> [Records to process]:
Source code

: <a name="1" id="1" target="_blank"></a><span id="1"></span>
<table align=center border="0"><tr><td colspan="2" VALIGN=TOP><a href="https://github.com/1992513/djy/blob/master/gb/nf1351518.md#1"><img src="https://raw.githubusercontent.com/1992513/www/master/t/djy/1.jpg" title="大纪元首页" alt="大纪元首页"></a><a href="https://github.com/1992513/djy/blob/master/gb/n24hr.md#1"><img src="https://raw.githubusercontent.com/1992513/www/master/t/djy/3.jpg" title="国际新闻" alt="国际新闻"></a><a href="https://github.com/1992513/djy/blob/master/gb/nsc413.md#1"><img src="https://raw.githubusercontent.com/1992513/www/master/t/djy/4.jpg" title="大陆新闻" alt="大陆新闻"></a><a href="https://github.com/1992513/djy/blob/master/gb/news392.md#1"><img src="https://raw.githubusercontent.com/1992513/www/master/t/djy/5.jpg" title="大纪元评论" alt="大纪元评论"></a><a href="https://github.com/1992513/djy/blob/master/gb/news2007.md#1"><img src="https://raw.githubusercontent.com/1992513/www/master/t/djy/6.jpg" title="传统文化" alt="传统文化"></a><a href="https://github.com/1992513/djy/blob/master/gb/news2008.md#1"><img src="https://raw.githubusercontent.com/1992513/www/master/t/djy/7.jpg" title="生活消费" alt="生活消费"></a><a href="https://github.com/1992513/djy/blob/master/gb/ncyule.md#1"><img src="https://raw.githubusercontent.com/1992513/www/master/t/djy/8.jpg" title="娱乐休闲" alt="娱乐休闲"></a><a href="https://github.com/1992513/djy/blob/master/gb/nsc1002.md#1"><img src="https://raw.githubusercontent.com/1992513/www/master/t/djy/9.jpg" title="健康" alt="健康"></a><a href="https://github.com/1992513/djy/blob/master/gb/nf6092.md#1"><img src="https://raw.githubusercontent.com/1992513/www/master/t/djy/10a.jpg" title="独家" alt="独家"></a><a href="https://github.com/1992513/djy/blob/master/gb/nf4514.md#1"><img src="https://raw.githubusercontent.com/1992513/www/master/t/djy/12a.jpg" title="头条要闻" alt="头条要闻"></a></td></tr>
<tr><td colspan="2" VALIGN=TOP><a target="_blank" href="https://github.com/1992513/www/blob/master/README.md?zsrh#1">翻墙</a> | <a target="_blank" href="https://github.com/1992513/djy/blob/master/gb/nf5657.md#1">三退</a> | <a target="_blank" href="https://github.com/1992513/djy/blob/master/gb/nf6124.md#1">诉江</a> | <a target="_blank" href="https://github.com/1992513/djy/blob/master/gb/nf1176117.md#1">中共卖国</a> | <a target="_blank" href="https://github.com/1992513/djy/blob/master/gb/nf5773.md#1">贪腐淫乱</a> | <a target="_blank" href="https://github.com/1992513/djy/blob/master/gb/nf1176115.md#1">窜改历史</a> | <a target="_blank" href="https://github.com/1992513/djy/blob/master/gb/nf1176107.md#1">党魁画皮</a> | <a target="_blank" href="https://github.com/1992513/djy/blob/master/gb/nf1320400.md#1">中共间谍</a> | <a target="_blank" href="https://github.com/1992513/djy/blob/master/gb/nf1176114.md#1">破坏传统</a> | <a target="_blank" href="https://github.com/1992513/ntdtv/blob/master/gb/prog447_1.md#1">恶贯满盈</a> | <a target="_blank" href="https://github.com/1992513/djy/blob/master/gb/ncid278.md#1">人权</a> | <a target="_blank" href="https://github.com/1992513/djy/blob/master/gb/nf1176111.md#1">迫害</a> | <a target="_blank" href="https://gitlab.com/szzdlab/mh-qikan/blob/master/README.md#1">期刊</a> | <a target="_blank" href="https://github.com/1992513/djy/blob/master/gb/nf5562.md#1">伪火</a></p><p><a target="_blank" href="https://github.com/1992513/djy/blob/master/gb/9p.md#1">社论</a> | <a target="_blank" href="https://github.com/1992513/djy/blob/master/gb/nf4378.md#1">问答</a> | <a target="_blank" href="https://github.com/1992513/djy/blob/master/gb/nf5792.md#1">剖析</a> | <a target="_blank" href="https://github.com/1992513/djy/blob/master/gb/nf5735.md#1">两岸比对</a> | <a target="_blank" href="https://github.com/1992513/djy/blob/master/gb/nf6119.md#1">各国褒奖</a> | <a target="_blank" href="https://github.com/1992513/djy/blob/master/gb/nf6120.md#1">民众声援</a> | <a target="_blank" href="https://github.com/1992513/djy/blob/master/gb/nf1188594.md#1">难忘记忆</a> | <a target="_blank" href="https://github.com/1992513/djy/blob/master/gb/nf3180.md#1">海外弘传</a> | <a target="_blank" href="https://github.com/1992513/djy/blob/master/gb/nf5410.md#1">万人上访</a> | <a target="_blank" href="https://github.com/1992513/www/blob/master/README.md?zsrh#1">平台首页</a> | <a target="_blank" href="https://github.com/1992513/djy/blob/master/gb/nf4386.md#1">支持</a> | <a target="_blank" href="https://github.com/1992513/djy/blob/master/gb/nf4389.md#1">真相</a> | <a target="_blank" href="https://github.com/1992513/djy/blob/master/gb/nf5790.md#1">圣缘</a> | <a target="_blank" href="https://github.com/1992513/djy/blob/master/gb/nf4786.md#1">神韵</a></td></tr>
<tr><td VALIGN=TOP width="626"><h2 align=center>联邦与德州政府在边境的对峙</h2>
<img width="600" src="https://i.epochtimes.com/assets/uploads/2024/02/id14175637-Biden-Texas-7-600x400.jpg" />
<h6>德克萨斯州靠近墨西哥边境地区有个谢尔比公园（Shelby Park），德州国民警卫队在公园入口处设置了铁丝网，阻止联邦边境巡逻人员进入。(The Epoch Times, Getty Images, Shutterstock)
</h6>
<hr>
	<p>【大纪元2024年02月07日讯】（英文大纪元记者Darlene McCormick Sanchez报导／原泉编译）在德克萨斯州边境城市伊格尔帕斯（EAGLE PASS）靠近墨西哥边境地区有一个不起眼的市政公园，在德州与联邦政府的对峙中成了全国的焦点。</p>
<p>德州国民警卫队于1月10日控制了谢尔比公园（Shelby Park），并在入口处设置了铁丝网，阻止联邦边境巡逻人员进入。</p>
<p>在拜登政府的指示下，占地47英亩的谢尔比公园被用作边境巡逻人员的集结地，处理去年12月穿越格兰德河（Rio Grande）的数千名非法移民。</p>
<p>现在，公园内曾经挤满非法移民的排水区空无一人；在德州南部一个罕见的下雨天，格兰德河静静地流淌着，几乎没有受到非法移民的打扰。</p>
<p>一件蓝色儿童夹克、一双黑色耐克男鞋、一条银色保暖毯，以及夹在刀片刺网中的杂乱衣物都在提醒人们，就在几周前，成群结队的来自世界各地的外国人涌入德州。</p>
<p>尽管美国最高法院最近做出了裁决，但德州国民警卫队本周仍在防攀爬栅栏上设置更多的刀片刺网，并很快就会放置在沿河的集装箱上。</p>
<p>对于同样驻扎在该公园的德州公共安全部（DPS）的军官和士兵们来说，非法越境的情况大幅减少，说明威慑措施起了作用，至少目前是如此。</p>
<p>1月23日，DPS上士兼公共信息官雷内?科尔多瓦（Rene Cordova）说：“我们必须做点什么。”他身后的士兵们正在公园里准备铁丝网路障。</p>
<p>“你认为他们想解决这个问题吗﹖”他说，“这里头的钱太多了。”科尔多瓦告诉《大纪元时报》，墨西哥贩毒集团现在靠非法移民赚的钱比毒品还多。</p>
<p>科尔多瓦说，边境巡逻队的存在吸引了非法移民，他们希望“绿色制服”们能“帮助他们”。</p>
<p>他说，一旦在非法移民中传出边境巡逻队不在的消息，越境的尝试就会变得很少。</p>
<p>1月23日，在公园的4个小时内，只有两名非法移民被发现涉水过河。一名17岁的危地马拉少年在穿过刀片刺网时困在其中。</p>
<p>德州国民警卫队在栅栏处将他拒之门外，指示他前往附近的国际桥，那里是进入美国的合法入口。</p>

> [What the task requires]:
Find every line in the records above that contains the string "阻止联邦边境巡逻人员进入", and copy each of those lines in full. Matching is case-sensitive.

> [Finished exercise]:
<h6>德克萨斯州靠近墨西哥边境地区有个谢尔比公园（Shelby Park），德州国民警卫队在公园入口处设置了铁丝网，阻止联邦边境巡逻人员进入。(The Epoch Times, Getty Images, Shutterstock)
<p>德州国民警卫队于1月10日控制了谢尔比公园（Shelby Park），并在入口处设置了铁丝网，阻止联邦边境巡逻人员进入。</p>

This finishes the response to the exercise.